Sun worship might give you a great tan, but it is also behind the increasing incidence of skin cancer, especially among those of northern European descent. As a result, pigmentation biology has come under close scrutiny in recent years, and genetic studies into mouse coat-colour mutants and into human pigmentation disorders have revealed much about the melanin biosynthetic pathway. Now Japanese researchers have discovered a new component of this pathway, surprisingly not in mammals but in a fish — the medaka. This is the first medaka gene to be positionally cloned, and it promises to provide new insights into the biochemical regulation of melanin synthesis, not just in fish but possibly in humans too.

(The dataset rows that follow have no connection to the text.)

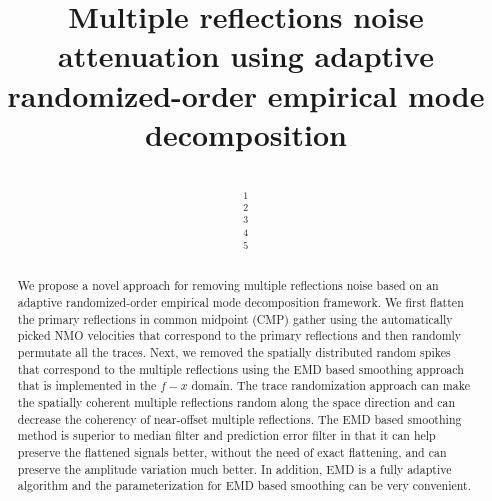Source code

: \title{Multiple reflections noise attenuation using adaptive randomized-order empirical mode decomposition}
\renewcommand{\thefootnote}{\fnsymbol{footnote}}
\author{\\

$^1$ \\
$^2$\\ 
$^3$\\
$^4$ \\
$^5$ \\
}

\maketitle

\begin{abstract}
We propose a novel approach for removing multiple reflections noise based on an adaptive randomized-order empirical mode decomposition framework. We first flatten the primary reflections in common midpoint (CMP) gather using the automatically picked NMO velocities that correspond to the primary reflections and then randomly permutate all the traces. Next, we removed the spatially distributed random spikes that correspond to the multiple reflections using the EMD based smoothing approach that is implemented in the $f-x$ domain. The trace randomization approach can make the spatially coherent multiple reflections random along the space direction and can decrease the coherency of near-offset multiple reflections. The EMD based smoothing method is superior to median filter and prediction error filter in that it can help preserve the flattened signals better, without the need of exact flattening, and can preserve the amplitude variation much better. In addition, EMD is a fully adaptive algorithm and the parameterization for EMD based smoothing can be very convenient. 
\end{abstract}

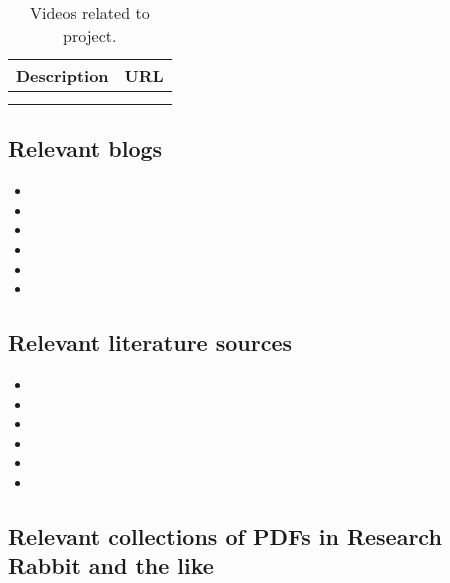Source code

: \documentclass[11pt,letterpaper]{article}
\begin{document}
\begin{table}[htbp]
\caption[Related videos]{Videos related to project.}
\centering
\begin{tabular}{ll}
Description & URL\\[0pt]
\hline
 & \\[0pt]
 & \\[0pt]
\end{tabular}
\end{table}


\subsection{Relevant blogs}
\label{sec:org1ea7417}
\begin{itemize}
\item 

\item 

\item 

\item 

\item 

\item 
\end{itemize}


\subsection{Relevant literature sources}
\label{sec:orgfaf2ecf}

\begin{itemize}
\item 

\item 

\item 

\item 

\item 

\item 
\end{itemize}

\subsection{Relevant collections of PDFs in Research Rabbit and the like}
\label{sec:org92c5c67}
\end{document}
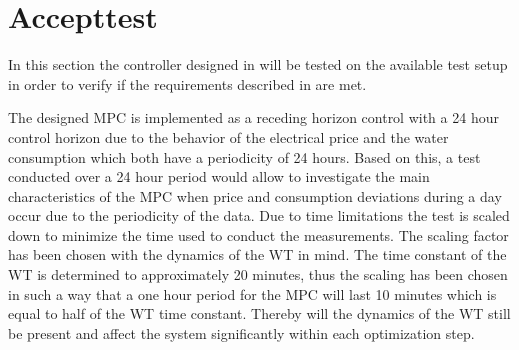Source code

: \chapter{Accepttest}
\label{accepttest}

In this section the controller designed in  will be tested on the available test setup in order to verify if the requirements described in  are met. 

The designed MPC is implemented as a receding horizon control with a 24 hour control horizon due to the behavior of the electrical price and the water consumption which both have a periodicity of 24 hours. 
Based on this, a test conducted over a 24 hour period would allow to investigate the main characteristics of the MPC when price and consumption deviations during a day occur due to the periodicity of the data.   
Due to time limitations the test is scaled down to minimize the time used to conduct the measurements. 
The scaling factor has been chosen with the dynamics of the WT in mind. 
The time constant of the WT is determined to approximately 20 minutes, thus the scaling has been chosen in such a way that a one hour period for the MPC will last 10 minutes which is equal to half of the WT time constant. 
Thereby will the dynamics of the WT still be present and affect the system significantly within each optimization step.

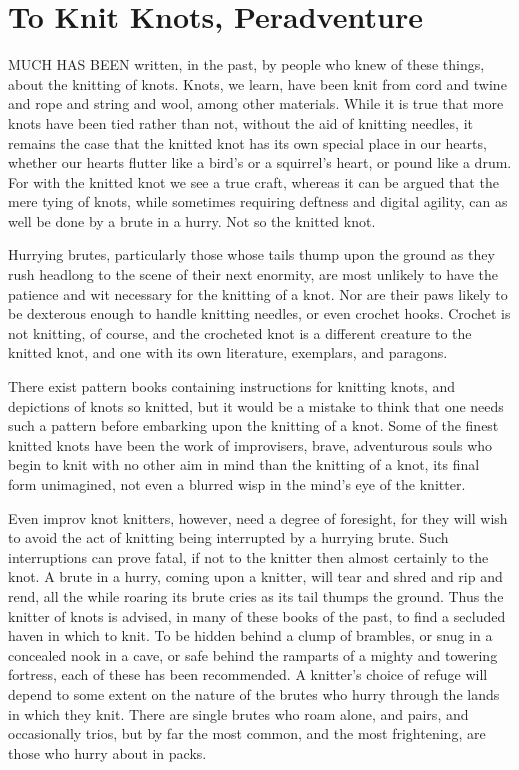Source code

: \chapter{To Knit Knots, Peradventure}

MUCH HAS BEEN written, in the past, by people who knew of these things, about the knitting of knots. Knots, we learn, have been knit from cord and twine and rope and string and wool, among other materials. While it is true that more knots have been tied rather than not, without the aid of knitting needles, it remains the case that the knitted knot has its own special place in our hearts, whether our hearts flutter like a bird's or a squirrel's heart, or pound like a drum. For with the knitted knot we see a true craft, whereas it can be argued that the mere tying of knots, while sometimes requiring deftness and digital agility, can as well be done by a brute in a hurry. Not so the knitted knot.

Hurrying brutes, particularly those whose tails thump upon the ground as they rush headlong to the scene of their next enormity, are most unlikely to have the patience and wit necessary for the knitting of a knot. Nor are their paws likely to be dexterous enough to handle knitting needles, or even crochet hooks. Crochet is not knitting, of course, and the crocheted knot is a different creature to the knitted knot, and one with its own literature, exemplars, and paragons.

There exist pattern books containing instructions for knitting knots, and depictions of knots so knitted, but it would be a mistake to think that one needs such a pattern before embarking upon the knitting of a knot. Some of the finest knitted knots have been the work of improvisers, brave, adventurous souls who begin to knit with no other aim in mind than the knitting of a knot, its final form unimagined, not even a blurred wisp in the mind's eye of the knitter.

Even improv knot knitters, however, need a degree of foresight, for they will wish to avoid the act of knitting being interrupted by a hurrying brute. Such interruptions can prove fatal, if not to the knitter then almost certainly to the knot. A brute in a hurry, coming upon a knitter, will tear and shred and rip and rend, all the while roaring its brute cries as its tail thumps the ground. Thus the knitter of knots is advised, in many of these books of the past, to find a secluded haven in which to knit. To be hidden behind a clump of brambles, or snug in a concealed nook in a cave, or safe behind the ramparts of a mighty and towering fortress, each of these has been recommended. A knitter's choice of refuge will depend to some extent on the nature of the brutes who hurry through the lands in which they knit. There are single brutes who roam alone, and pairs, and occasionally trios, but by far the most common, and the most frightening, are those who hurry about in packs.

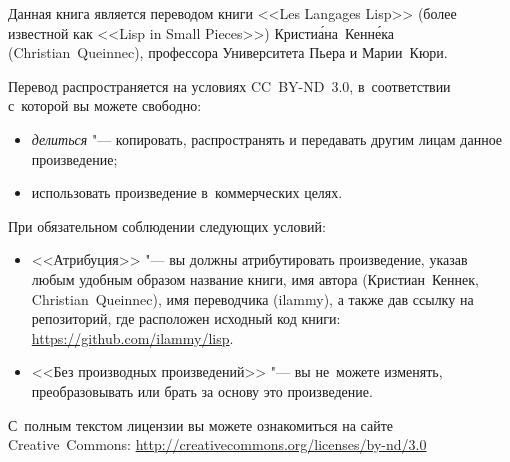 \begingroup
\thispagestyle{empty}
\setlength{\parindent}{0pt}
\small

Данная книга является переводом книги <<Les Langages Lisp>> (более известной
как <<Lisp in Small Pieces>>) Кристи\'{а}на~Кенн\'{е}ка (Christian~Queinnec),
профессора Университета Пьера и Марии~Кюри.

\bigskip

Перевод распространяется на условиях \textsf{CC~BY-ND~3.0}, в~соответствии
с~которой вы можете свободно:

\begin{itemize}
  \item \emph{делиться} "--- копировать, распространять и передавать другим
        лицам данное произведение;

  \item использовать произведение в~коммерческих целях.
\end{itemize}

\noindent
При обязательном соблюдении следующих условий:

\begin{itemize}
  \item <<Атрибуция>> "--- вы должны атрибутировать произведение, указав любым
        удобным образом название книги, имя автора (Кристиан~Кеннек,
        Christian~Queinnec), имя переводчика (ilammy), а также дав ссылку
        на репозиторий, где расположен исходный код книги:
        \url{https://github.com/ilammy/lisp}.

  \item <<Без производных произведений>> "--- вы не~можете изменять,
        преобразовывать или брать за основу это произведение.
\end{itemize}

С~полным текстом лицензии вы можете ознакомиться на сайте Creative~Commons:
\url{http://creativecommons.org/licenses/by-nd/3.0}

\endgroup

\clearpage
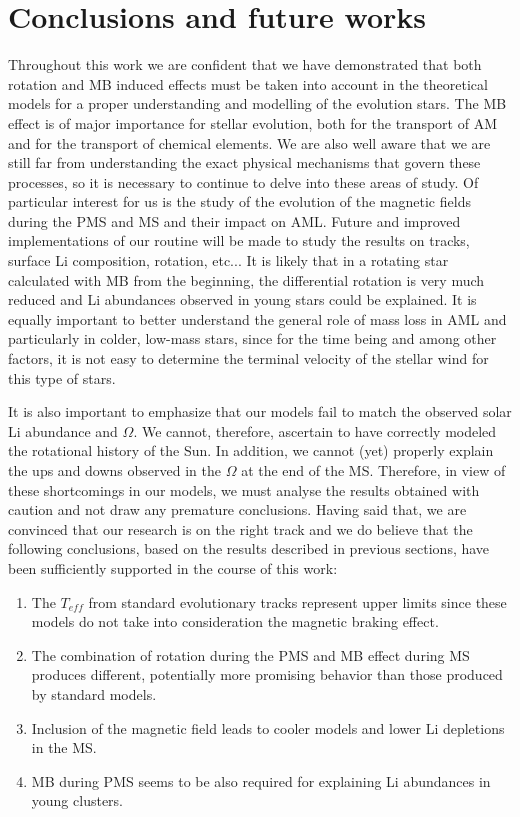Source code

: \documentclass[fleqn,usenatbib]{mnras}
\begin{document}
\section{Conclusions and future works}
Throughout this work we are confident that we have demonstrated that both rotation and MB induced effects must be taken into account in the theoretical models for a proper understanding and modelling of the evolution stars. The MB effect is of major importance for stellar evolution, both for the transport of AM and for the transport of chemical elements. We are also well aware that we are still far from understanding the exact physical mechanisms that govern these processes, so it is necessary to continue to delve into these areas of study. Of particular interest for us is the study of the evolution of the magnetic fields during the PMS and MS and their impact on AML. Future and improved implementations of our routine will be made to study the results on tracks, surface Li composition, rotation, etc... It is likely that in a rotating star calculated with MB from the beginning, the differential rotation is very much reduced and Li abundances observed in young stars could be explained. It is equally important to better understand the general role of mass loss in AML and particularly in colder, low-mass stars, since for the time being and among other factors, it is not easy to determine the terminal velocity of the stellar wind for this type of stars.\par

It is also important to emphasize that our models fail to match the observed solar Li abundance and $\Omega$. We cannot, therefore, ascertain to have correctly modeled the rotational history of the Sun. In addition, we cannot (yet) properly explain the ups and downs observed in the $\Omega$ at the end of the MS. Therefore, in view of these shortcomings in our models, we must analyse the results obtained with caution and not draw any premature conclusions. Having said that, we are convinced that our research is on the right track and we do believe that the following conclusions, based on the results described in previous sections, have been sufficiently supported in the course of this work:
\begin{enumerate}
    \item The $T_{eff}$ from standard evolutionary tracks represent upper limits since these models do not take into consideration the magnetic braking effect.
    \item The combination of rotation during the PMS and MB effect during MS produces different, potentially more promising behavior than those produced by standard models.
    \item Inclusion of the magnetic field leads to cooler models and lower Li depletions in the MS.
    \item MB during PMS seems to be also required for explaining Li abundances in young clusters.
\end{enumerate}
\end{document}
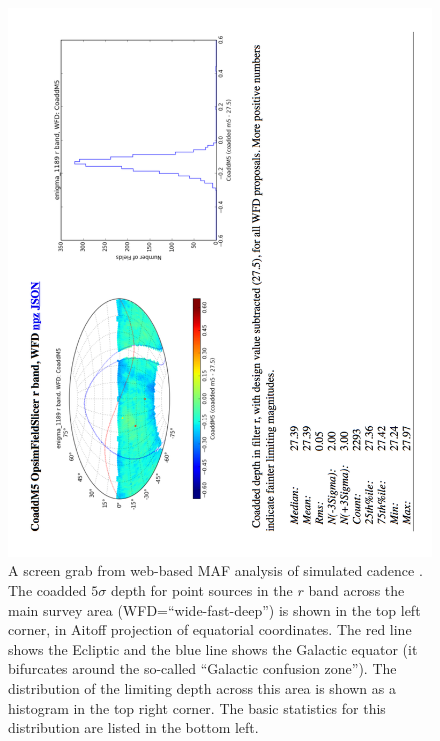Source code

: \begin{figure}[t!]
\vskip -0.1in
\includegraphics[angle=270,width=0.99\hsize:,clip]{figs/enigma1189_DWFcoaddr5.pdf}
\caption{A screen grab from web-based MAF analysis of simulated cadence
. The coadded $5\sigma$ depth for point sources in the $r$ band
across the main survey area (WFD=``wide-fast-deep'') is shown in the top left corner,
in Aitoff projection of equatorial coordinates. The red line shows the Ecliptic and
the blue line shows the Galactic equator (it bifurcates around the so-called
``Galactic confusion zone'').  The distribution of the limiting depth across this
area is shown as a histogram in the top right corner. The basic statistics for
this distribution are listed in the bottom left.}
\label{fig:coaddm5enigma}
\end{figure}

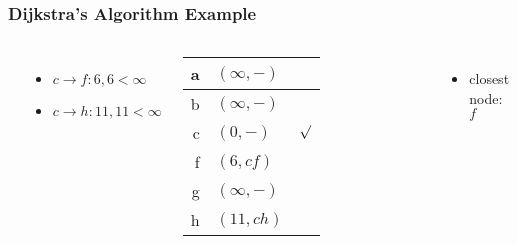 \documentclass[dvipsnames]{beamer}
\begin{document}
\begin{frame}
  \frametitle{Dijkstra's Algorithm Example}

  \begin{example}[from node $c$ - base distance=$0$]
    \begin{columns}
      \begin{center}
      \end{center}

      \begin{itemize}
        \item $c \rightarrow f: 6, 6 < \infty$
        \item $c \rightarrow h: 11, 11 < \infty$
      \end{itemize}

      \pause
      \begin{table}
        \begin{tabular}{r|l|c}
          a & $(\infty,-)$ & \\\hline
          b & $(\infty,-)$ & \\\hline
          c & $(0,-)$      & $\surd$ \\\hline
          f & $(6,cf)$     & \\\hline
          g & $(\infty,-)$ & \\\hline
          h & $(11,ch)$    &
        \end{tabular}
      \end{table}

      \pause
      \begin{itemize}
        \item closest node: $f$
      \end{itemize}
    \end{columns}
  \end{example}
\end{frame}
\end{document}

The Japanese have bred an attractive orange-red variety of medaka — which is homozygous for an allele called b — for hundreds of years. Melanin formation in b fish is barely visible, except in the eyes (see picture). To positionally clone b, Shoji Fukamachi and colleagues mapped it in a backcross derived from two highly polymorphic inbred strains — so polymorphic, in fact, that after mapping only 545 backcross progeny, they were able to narrow down the candidate interval to 40 kb. This region contained two genes, one of which was mutated in seven of eight B-locus mutants. No mutations were found in the common b allele, but given its tissue-specific effects, this might be because a mutation lies in the gene's upstream regulatory regions.

Importantly, this gene is highly homologous to the human gene AIM1 (antigen isolated from immunoselected melanoma 1). The medaka and human AIM genes, together with a mouse homologue isolated by the authors, are predicted to encode a 12 transmembrane-spanning protein. Because this is a structure common to transporter proteins, Fukamachi et al. propose that AIM1 might be located in the melanosomal membrane, where it could transport certain substances required for melanin biosynthesis. No doubt, future fishing trips into the medaka genome are planned — let's hope that they yield as rapid returns as this one.